Rob Lowman of Los Angeles Daily News was impressed with Chopra's performance, calling her "charismatic" and writing, "I was immediately struck by her dynamic screen presence. Chopra is someone worth keeping an eye on." Emily Canal of Forbes called Quantico "One Of The Most Feminist Shows" of the season, praising its female characters and writing, "Quantico not only highlights a handful of diverse women, but gives them more than just love interests to drive the plot. They're forceful, have storylines that propel their narrative and dialog that doesn't shy away from the double standards and hardships women face in reality." She also noted the fact that Alex takes control of her sexuality and decisions, saying, "What was set up as an uncomfortable situation where Booth was in charge, swiveled into a scenario that gave Parish the reins." TheWrap's Tim Grierson wrote, "Chopra has a poise and sexual spark as Alex that suggests a formidable potential FBI agent whose mind and beauty are equally stunning."
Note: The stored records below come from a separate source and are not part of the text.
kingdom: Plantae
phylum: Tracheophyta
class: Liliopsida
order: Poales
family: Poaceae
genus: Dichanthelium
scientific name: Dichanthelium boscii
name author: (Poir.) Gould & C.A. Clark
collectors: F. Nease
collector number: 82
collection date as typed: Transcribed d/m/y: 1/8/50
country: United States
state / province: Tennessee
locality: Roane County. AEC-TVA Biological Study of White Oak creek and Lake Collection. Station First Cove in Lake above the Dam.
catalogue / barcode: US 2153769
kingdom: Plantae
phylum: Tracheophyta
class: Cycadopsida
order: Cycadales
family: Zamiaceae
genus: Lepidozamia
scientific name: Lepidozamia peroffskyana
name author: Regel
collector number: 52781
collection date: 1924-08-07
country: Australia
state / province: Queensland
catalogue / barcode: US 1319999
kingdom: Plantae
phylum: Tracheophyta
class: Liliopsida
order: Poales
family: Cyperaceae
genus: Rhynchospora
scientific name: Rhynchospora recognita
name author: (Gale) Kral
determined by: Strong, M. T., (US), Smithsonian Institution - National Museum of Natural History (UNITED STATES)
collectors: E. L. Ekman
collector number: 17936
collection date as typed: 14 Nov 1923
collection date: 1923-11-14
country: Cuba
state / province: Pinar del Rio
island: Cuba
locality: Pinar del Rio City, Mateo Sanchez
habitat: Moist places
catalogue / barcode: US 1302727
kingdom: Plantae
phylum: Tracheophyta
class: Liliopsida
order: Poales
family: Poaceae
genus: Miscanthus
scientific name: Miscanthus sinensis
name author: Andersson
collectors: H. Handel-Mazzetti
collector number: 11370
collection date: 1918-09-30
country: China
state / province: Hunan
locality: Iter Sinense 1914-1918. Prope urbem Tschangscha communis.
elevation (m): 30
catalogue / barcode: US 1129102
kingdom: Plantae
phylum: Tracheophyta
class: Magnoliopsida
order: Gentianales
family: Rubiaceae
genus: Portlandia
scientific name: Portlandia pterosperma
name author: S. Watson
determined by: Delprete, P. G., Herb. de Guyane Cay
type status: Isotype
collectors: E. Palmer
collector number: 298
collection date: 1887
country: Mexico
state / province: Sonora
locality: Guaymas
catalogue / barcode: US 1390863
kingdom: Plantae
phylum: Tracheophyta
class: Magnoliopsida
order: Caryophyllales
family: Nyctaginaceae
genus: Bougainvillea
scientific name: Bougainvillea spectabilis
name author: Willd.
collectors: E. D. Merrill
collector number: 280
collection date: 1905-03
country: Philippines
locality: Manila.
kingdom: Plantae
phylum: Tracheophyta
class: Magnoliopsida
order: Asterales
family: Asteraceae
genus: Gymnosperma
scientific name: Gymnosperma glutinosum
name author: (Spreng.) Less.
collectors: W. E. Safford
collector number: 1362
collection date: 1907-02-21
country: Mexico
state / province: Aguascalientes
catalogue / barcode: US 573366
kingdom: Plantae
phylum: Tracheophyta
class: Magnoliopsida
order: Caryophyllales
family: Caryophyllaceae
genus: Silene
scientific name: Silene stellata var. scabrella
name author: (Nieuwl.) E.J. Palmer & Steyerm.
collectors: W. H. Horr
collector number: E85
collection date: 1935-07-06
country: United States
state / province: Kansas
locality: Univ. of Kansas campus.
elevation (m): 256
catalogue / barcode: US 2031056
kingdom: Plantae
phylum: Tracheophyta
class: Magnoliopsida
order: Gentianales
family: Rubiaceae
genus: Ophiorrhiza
In 2015 BuddyTV ranked Alex Parrish number one on the list of "12 Breakout Characters of the Fall 2015 TV Season", writing, "Chopra shines in her starring role. Alex is a heroine to stand alongside ABC's other female leads like Meredith Grey, Annalise Keating, and Olivia Pope." It also declared Chopra's portrayal of Alex Parrish as the 2015 Sexiest Woman on Television. Entertainment Weekly adjudged Alex the 2015's number one "Butt-Kicking Woman in Movies/TV". TheTV Insider declared Alex as one of the Kick-Ass Women on Primetime television. In 2016 Screen Rant listed her seventh on the list of "12 Female TV Characters Redefining the Hero's Journey". The same year, InStyle ranked Alex as one of "The 16 Most Inspiring Female Characters on TV" and BuddTV named her one of the ten "Sexiest Female TV Characters".

Chopra has also received a number of accolades for her performance. At the 42nd People's Choice Awards, Chopra won a People's Choice Award for Favorite Actress in a New TV Series for the role, becoming the first South Asian Actress to win a People's Choice Award. She also received a Teen Choice Awards for Choice TV : Breakout Star nomination at the 2016 Teen Choice Awards. She won a second People's Choice Award at the 2017 ceremony, this time for Favorite Dramatic TV Actress.